A suspect who stabbed a Brooklyn MTA bus driver in a fit of rage in broad daylight last month was indicted on attempted murder charges but acquitted after a grand jury failed to bring an indictment in time, police and prosecutors said.
Authorities announced Monday that 27-year-old Malachi Houston was arrested July 8 and charged with attempted murder for stabbing a 60-year-old driver in the neck with a knife on a B99 bus a month ago at Pitkin and Alabama avenues in East New York.
But Houston was ultimately released after a Brooklyn jury failed to indict him within the six-day deadline, the district attorney’s office said.
“The prosecution presented evidence to the grand jury, but the grand jury took no action,” a spokesperson for the district attorney’s office said in a statement. “The investigation is ongoing and additional evidence may be presented to the grand jury.”
According to police, the violence erupted at 11:30 a.m. on June 8 after Houston became enraged over “the direction of the bus” and a violent altercation ensued.
Witnesses said Houston and the driver got into a scuffle that police and law enforcement sources said ended with the suspect stabbing the driver.
Police said the gunman got off the bus and fled, but the bleeding victim was taken by paramedics to Brookdale University Medical Center in stable condition.
“There was a fight between the bus driver and a passenger,” an eyewitness, who asked not to be named, told The Post at the time. “They were exchanging blows. The fight ended. [the suspect] I opened the back door and started driving away.”
Bloodstains were found on the floor near the door and on the glass partition surrounding the driver’s seat.
Police said Houston, who lives in the area, has been arrested three times, including in May for unlawful possession of a controlled substance and in March for possession of a forged document.
He was also arrested in 2017 on a grand larceny charge, police said.
A bus driver who identified himself as D. McClain called on the city to provide “further protections” for drivers.
“People are coming to work to do a job, and the public is sometimes out of control,” McClain said shortly after the attack. “You have emotionally unstable people on the buses, and you can’t predict how they’re going to react.”
Two more bus drivers were attacked in separate incidents in the city the previous day, police sources said.
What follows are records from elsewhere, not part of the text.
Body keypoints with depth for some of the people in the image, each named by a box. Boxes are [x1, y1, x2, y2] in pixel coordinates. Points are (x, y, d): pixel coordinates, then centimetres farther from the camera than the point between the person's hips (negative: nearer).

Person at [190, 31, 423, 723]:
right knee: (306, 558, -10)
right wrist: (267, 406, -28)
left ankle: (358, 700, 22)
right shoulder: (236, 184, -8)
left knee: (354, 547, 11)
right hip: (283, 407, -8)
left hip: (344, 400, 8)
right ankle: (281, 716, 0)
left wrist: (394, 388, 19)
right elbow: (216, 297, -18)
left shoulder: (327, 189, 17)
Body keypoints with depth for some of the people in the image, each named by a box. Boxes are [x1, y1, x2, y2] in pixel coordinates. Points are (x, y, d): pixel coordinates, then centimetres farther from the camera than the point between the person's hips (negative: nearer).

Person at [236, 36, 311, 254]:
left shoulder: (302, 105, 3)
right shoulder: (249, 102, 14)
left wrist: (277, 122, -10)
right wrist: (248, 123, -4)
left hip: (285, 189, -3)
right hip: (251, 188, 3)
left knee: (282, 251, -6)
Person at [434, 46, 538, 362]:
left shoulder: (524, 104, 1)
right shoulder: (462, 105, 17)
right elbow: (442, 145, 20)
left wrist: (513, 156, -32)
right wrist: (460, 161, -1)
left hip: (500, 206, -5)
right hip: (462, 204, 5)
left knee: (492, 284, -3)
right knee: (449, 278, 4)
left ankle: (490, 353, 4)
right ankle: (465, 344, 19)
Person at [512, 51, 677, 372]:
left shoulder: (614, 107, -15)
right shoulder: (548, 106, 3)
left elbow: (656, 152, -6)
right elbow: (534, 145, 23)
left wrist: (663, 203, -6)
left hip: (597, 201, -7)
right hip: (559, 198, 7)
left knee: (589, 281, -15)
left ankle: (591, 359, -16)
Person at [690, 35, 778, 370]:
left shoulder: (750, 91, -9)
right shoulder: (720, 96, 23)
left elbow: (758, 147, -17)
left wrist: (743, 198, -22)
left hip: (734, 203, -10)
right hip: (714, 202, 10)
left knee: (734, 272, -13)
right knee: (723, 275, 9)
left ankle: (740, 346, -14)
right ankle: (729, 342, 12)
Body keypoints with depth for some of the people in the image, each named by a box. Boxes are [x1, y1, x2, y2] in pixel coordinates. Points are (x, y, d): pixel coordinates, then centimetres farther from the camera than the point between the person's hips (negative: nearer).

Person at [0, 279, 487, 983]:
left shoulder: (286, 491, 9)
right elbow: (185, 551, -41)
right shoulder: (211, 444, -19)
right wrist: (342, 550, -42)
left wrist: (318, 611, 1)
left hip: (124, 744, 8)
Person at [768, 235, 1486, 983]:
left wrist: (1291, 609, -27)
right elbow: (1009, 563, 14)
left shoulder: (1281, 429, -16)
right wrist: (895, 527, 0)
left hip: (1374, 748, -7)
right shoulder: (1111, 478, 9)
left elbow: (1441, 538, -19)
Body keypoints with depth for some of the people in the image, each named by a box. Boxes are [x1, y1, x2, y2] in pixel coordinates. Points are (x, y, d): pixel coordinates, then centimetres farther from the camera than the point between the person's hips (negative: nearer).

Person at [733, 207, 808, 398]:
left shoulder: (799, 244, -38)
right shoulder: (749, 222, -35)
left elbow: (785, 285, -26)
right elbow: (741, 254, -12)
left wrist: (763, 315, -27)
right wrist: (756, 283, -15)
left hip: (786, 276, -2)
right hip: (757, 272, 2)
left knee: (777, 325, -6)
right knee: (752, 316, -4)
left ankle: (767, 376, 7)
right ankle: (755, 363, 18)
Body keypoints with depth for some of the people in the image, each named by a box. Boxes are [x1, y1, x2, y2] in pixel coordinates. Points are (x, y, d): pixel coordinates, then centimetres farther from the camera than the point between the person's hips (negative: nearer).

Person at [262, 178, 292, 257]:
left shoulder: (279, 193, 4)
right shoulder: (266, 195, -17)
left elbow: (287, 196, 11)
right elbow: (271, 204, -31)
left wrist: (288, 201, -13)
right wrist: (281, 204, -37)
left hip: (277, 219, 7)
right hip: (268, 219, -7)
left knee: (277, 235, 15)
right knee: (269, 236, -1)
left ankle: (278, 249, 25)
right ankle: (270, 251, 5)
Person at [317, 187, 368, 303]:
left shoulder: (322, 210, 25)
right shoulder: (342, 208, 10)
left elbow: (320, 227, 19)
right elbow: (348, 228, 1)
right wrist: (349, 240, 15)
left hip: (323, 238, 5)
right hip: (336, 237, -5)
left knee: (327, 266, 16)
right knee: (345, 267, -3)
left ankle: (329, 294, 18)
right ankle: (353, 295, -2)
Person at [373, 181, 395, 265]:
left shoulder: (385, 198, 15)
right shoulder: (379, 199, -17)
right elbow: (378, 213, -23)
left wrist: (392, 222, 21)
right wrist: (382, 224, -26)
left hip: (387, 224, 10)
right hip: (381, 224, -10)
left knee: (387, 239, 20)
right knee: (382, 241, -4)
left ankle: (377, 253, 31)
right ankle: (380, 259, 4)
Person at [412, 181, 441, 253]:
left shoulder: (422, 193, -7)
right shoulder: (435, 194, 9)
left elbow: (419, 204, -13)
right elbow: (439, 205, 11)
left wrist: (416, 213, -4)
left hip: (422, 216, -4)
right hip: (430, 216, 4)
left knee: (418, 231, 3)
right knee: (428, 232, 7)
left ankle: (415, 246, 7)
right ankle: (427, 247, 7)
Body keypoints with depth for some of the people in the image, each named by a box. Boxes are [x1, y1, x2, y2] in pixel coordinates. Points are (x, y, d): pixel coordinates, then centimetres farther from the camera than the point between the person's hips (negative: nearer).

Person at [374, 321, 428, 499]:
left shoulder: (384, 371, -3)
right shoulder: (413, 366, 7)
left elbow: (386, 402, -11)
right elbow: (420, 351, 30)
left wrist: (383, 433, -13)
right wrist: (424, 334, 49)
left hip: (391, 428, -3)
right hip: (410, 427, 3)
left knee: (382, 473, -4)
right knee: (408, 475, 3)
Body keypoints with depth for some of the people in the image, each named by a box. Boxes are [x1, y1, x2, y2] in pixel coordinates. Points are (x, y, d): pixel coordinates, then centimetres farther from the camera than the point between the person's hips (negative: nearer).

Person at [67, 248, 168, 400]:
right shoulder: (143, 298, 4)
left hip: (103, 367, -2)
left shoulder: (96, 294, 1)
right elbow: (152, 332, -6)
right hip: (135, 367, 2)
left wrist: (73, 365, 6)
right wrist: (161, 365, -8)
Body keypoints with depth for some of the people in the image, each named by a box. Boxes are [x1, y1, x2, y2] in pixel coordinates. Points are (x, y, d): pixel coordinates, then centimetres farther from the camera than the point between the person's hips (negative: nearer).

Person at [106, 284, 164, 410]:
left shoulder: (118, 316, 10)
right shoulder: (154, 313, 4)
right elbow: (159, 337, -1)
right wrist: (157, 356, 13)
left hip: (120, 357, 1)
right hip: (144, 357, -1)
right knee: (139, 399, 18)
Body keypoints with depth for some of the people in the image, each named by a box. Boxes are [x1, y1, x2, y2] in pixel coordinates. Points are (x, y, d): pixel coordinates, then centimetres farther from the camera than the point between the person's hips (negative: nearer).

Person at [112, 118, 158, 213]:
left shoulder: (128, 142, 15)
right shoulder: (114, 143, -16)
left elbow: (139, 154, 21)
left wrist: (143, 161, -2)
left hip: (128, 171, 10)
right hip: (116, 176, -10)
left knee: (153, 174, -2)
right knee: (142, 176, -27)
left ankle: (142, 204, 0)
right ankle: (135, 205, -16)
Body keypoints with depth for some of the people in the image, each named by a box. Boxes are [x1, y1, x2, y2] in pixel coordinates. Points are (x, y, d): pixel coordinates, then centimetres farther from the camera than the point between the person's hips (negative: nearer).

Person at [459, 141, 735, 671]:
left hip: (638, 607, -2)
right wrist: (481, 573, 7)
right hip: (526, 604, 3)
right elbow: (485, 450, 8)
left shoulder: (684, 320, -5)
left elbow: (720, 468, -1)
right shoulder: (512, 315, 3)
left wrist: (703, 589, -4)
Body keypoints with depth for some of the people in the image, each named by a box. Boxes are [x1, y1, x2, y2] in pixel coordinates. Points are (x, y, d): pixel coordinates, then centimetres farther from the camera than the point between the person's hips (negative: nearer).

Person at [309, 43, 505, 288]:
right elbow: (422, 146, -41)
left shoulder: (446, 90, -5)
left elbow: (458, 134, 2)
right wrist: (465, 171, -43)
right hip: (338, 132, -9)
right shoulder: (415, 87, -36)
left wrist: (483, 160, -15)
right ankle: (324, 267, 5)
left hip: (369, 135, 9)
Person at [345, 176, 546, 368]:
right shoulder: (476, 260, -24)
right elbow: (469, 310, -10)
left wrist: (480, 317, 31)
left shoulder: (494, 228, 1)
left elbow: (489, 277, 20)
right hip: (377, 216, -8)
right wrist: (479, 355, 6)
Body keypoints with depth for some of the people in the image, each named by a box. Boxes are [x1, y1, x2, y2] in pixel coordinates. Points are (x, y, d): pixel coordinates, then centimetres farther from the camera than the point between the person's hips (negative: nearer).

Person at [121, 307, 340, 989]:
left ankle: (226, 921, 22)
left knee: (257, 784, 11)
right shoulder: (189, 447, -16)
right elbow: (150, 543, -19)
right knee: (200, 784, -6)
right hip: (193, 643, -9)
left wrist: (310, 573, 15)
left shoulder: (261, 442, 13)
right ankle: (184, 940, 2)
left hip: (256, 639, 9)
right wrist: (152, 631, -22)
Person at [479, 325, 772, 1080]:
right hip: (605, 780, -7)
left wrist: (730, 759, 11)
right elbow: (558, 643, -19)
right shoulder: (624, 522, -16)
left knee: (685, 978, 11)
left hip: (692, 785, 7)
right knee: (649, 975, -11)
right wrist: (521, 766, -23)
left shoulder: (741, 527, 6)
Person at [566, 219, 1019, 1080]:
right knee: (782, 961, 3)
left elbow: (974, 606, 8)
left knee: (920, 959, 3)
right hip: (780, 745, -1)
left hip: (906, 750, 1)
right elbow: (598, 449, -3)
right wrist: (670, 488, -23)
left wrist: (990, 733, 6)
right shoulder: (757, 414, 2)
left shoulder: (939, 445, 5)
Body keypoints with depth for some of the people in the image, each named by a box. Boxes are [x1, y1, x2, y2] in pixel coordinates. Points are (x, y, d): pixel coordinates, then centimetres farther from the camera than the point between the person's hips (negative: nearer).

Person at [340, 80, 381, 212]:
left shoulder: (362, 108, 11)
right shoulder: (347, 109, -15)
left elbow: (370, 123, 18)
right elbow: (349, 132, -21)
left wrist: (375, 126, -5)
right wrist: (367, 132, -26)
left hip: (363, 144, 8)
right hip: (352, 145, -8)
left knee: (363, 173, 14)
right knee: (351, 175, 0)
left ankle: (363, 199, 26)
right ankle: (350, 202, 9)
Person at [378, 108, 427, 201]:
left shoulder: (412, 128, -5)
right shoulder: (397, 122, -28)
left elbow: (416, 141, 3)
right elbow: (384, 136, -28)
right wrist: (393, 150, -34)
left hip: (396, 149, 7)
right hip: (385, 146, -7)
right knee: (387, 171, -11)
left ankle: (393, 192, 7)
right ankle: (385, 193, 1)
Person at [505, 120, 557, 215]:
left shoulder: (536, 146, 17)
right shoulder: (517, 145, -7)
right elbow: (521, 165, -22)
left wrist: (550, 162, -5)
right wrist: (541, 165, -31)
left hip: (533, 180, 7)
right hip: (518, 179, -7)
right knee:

The female bus driver from East New York was riding on a B6 bus around 11:30 a.m. on June 7 when she was struck by a passenger who claimed she had missed the bus as she was getting off.
Shortly after, the driver of a B44 bus traveling at New York and Foster avenues was assaulted and had liquid thrown on him after asking a passenger to fold up their stroller before boarding the bus around noon, sources said.